Fouillée, while attacking Renouvier, did not spare that other acute thinker, Lachelier, from the whip of his criticism. He takes objection to a passage in that writer’s Induction where he advocates the doctrine that the production of ideas “is free in the most rigorous sense of that word, since each idea is in itself absolutely independent of that which precedes it, and is born out of nothing, as is a world.” To this view of the spontaneity of the spirit Fouillée opposes the remark that Lachelier is considering only the new forms which are assumed by a mechanism which is always operating under the same laws of causality. He asks us in this connection to imagine a kaleidoscope which is being turned round. The images which succeed each other will be in this sense a formal creation, a form independent of that which went before, but, as he is anxious to remind us, the same mechanical and geometrical laws will be operating continually in producing these forms.
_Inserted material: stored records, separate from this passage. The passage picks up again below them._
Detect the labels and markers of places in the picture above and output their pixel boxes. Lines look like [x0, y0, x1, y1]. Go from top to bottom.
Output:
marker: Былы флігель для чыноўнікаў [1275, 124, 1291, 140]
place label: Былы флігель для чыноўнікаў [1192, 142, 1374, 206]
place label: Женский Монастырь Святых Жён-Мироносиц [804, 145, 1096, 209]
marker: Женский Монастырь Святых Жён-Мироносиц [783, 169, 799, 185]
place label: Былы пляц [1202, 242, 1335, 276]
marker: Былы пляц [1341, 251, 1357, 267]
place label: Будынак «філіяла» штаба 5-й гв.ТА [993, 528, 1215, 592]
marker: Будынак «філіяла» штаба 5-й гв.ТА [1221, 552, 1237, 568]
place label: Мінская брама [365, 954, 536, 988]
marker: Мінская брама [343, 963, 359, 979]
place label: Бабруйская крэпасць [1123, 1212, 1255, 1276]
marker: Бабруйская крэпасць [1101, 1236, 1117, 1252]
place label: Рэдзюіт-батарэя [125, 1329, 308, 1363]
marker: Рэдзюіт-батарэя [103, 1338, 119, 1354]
Having had these encounters with the upholders of freedom, and thus to some degree having conveyed the impression of being on the side of the determinists, Fouillée proceeds to the task he had set himself—namely, that of reconciliation. He felt the unsatisfactoriness of Kant’s treatment of freedom,[[17]] and he endeavours to remedy the lack in Kant of a real link between the determinism of the natural sciences and the human consciousness of freedom, realised in the practical reason. Fouillée proposes to find in his idées-forces a middle term and to offer us a solution of the problem at issue in the dispute.
[17] See above, p. 136.
He begins by showing that there has been an unfortunate neglect of one important factor in the case—a factor whose reality is frankly admitted by both parties. This central, incontestable fact is the idea of freedom. This idea, according to Fouillée, arises in us as the result Of a combination of various psychological factors, such as notions of diversity, possibility, with the tendency to action arising from the notion of action, which thus shows itself as a force. The combination of these results in the genesis of the idea of freedom. Now the stronger this idea of freedom is in our minds the more we make it become a reality. It is an “idea-force” which by being thought tends to action and thus increases in power and fruitfulness. The idea of freedom becomes, by a kind of determinism, more powerful in proportion to the degree with which it is acted upon. Determinism thus reflects upon itself and in a curious way turns to operate against itself. This directing power of the idea of freedom cannot be denied even by the most rigorous upholders of determinism. They at least are forced to find room in their doctrine for the idea of freedom and its practical action on the lives of men, both individually and in societies. The vice of the doctrines of determinism has been the refusal to admit the reality of the liberating idea of freedom, which is tending always to realise itself.
The belief in freedom is, therefore, Fouillée claims, a powerful force in the world. Nothing is a more sure redeemer of men and societies from evil ways than the realisation of this idea of freedom. So largely is this the case that indeed the extinction of the belief in freedom would, he argues, not differ much in consequence from the finding that freedom was an illusion, or, if it be a fact, its abolition.